Asean and China committed to code of conduct for South China Sea disputes: Ng Eng Hen

Minister for Defence Dr Ng Eng Hen speaks at the 54th Munich Security Conference in Munich, Germany. PHOTO: MINISTRY OF DEFENCE

SINGAPORE - China and Asean are committed to completing code of conduct guidelines to handle disputes in the South China Sea, said Defence Minister Ng Eng Hen on Saturday (Feb 17).

Dr Ng told a maritime security roundtable at the Munich Security Conference in Germany that one aspect of China's interest in the island chains in the South China Sea is they present potential encirclement against it.
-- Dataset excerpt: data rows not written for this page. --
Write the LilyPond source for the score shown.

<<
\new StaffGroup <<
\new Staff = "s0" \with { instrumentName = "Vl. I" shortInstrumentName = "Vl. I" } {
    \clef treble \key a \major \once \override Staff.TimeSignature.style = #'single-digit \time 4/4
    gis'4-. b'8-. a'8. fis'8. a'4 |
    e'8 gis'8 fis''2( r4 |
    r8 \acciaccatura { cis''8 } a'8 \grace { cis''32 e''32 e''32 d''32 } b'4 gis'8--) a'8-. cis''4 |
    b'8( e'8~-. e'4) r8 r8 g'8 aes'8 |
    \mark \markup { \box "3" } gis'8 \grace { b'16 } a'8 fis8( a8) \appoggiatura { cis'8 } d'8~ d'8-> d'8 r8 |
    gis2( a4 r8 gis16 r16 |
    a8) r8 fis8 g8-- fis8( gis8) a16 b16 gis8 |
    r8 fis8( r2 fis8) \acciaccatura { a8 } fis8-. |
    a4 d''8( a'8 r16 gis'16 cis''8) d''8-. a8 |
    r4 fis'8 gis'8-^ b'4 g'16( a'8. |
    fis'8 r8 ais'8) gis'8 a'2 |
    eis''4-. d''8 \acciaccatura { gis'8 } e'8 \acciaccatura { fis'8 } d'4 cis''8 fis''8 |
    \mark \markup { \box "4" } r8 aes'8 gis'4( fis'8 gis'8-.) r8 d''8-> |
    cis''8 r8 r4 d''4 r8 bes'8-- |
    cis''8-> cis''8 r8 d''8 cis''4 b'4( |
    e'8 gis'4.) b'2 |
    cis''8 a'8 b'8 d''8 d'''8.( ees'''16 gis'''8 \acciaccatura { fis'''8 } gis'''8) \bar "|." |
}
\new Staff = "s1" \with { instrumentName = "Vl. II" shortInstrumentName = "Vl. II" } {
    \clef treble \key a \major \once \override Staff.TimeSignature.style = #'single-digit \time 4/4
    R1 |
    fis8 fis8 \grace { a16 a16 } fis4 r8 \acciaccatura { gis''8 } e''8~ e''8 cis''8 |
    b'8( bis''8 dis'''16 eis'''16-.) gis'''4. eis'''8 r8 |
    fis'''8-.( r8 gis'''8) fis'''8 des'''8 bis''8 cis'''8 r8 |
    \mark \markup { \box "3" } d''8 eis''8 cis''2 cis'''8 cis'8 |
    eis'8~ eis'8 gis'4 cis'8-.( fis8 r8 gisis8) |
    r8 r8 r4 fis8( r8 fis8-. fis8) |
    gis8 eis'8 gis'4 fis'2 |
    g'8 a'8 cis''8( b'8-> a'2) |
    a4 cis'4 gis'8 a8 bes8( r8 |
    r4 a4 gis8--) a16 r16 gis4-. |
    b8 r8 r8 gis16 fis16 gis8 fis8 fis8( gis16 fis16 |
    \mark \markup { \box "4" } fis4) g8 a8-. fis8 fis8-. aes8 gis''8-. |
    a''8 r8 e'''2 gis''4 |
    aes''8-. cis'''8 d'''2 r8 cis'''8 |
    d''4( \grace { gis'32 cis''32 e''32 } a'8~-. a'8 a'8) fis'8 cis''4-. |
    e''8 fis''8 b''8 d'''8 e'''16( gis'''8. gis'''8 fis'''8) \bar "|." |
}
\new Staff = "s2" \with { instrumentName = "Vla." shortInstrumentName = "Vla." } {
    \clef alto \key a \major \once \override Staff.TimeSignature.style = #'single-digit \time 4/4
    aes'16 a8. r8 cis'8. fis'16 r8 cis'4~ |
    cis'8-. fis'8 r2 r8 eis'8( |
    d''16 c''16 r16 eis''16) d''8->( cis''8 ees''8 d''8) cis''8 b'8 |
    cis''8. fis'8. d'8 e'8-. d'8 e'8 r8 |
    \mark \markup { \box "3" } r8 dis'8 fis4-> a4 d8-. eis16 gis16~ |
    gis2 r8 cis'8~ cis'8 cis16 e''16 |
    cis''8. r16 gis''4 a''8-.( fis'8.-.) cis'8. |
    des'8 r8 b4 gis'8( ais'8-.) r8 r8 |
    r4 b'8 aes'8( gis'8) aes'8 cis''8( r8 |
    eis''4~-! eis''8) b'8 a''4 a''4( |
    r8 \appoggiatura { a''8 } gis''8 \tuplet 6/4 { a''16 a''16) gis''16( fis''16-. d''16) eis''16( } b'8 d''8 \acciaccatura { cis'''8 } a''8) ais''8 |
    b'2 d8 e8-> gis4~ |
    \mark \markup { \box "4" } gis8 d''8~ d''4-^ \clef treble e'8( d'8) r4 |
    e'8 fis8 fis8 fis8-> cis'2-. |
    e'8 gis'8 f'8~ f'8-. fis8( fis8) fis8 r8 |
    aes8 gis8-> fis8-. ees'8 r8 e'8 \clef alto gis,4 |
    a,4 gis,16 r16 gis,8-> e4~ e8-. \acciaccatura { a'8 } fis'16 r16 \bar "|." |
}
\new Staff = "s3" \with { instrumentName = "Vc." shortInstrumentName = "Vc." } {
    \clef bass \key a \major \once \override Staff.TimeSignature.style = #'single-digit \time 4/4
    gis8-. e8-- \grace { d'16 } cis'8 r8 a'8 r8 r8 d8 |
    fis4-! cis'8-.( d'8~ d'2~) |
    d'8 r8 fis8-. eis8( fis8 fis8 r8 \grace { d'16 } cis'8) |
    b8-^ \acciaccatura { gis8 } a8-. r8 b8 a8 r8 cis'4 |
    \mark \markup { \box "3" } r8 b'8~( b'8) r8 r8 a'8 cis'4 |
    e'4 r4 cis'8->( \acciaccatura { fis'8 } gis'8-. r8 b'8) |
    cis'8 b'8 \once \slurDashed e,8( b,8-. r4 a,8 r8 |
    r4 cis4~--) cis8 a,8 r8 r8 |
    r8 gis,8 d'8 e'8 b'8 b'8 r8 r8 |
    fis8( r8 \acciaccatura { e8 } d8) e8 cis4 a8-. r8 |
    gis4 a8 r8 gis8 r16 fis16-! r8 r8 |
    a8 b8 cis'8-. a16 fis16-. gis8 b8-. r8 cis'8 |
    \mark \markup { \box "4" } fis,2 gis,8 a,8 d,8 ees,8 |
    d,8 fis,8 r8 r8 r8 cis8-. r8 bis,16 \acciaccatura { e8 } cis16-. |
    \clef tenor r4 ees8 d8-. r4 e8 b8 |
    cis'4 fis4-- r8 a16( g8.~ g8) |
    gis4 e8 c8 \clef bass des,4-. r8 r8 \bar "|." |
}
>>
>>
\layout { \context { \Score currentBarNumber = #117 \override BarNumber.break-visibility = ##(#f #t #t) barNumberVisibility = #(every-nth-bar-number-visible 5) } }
The approach of Asean member states to these issues has been a "pragmatic one", said Dr Ng, noting that the Declaration on the Conduct of Parties in the South China Sea, which Asean and China signed in 2002, took more than five years.

"This frames our expectations for the (code of conduct)," he said.

"In the meantime, the Asean Defence Ministers Meeting has worked hard to produce consensus on practical measures that prevent mishaps and miscalculations, or if there are,to de-escalate issues."

He noted that there have been at least 38 reported small-scale incidents between claimant states' ship since 2013, many of which involved fishing vessels that were eventually resolved peacefully.

Dr Ng said the Republic was glad to see that foreign affairs agencies had operationalised their hotline to respond to maritime emergencies, and that defence agencies in the region had also launched a similar direct communications infrastructure.

Dr Ng said Singapore is also pleased that the Code for Unplanned Encounters at Sea (CUES) had been expanded to all ADMM-Plus countries in November last year (2017).

ADMM-Plus includes the 10 Asean states as well as eight other countries - Australia, China, India, Japan, New Zealand, South Korea, Russia and the United States.

Singapore, the Asean Chair this year (2018), hopes to develop guidelines for encounters between regional military aircraft, he said, adding that multilateral undertakings, such as the Asean-China Maritime Exercise 2018, can "enhance practical cooperation and build confidence".

Noting that an estimated one-third of all global shipping passes through the South China Sea, Dr Ng said: "All countries have recognised the critical need for peace and stability in these waters."